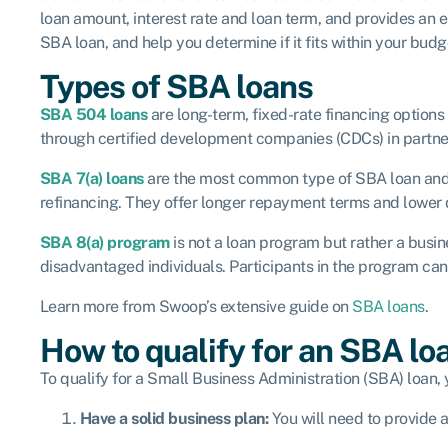
loan amount, interest rate and loan term, and provides an es
SBA loan, and help you determine if it fits within your budg
Types of SBA loans
SBA 504 loans
are long-term, fixed-rate financing option
through certified development companies (CDCs) in partners
SBA 7(a) loans
are the most common type of SBA loan and p
refinancing. They offer longer repayment terms and lower
SBA 8(a) program
is not a loan program but rather a bus
disadvantaged individuals. Participants in the program can
Learn more from Swoop’s extensive guide on
SBA loans
.
How to qualify for an SBA lo
To qualify for a Small Business Administration (SBA) loan, 
Have a solid business plan:
You will need to provide a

▬▬▬

◆ Tarefa ◆
Por favor, formate todas as linhas da listagem acima como uma lista numerada, sem linhas em branco. Deixe a imagem fora da resposta.

◆ Espaço para resposta ◆
1. loan amount, interest rate and loan term, and provides an es
2. SBA loan, and help you determine if it fits within your budg
3. Types of SBA loans
4. SBA 504 loans
5. are long-term, fixed-rate financing option
6. through certified development companies (CDCs) in partners
7. SBA 7(a) loans
8. are the most common type of SBA loan and p
9. refinancing. They offer longer repayment terms and lower
10. SBA 8(a) program
11. is not a loan program but rather a bus
12. disadvantaged individuals. Participants in the program can
13. Learn more from Swoop’s extensive guide on
14. SBA loans
15. .
16. How to qualify for an SBA lo
17. To qualify for a Small Business Administration (SBA) loan, 
18. Have a solid business plan:
19. You will need to provide a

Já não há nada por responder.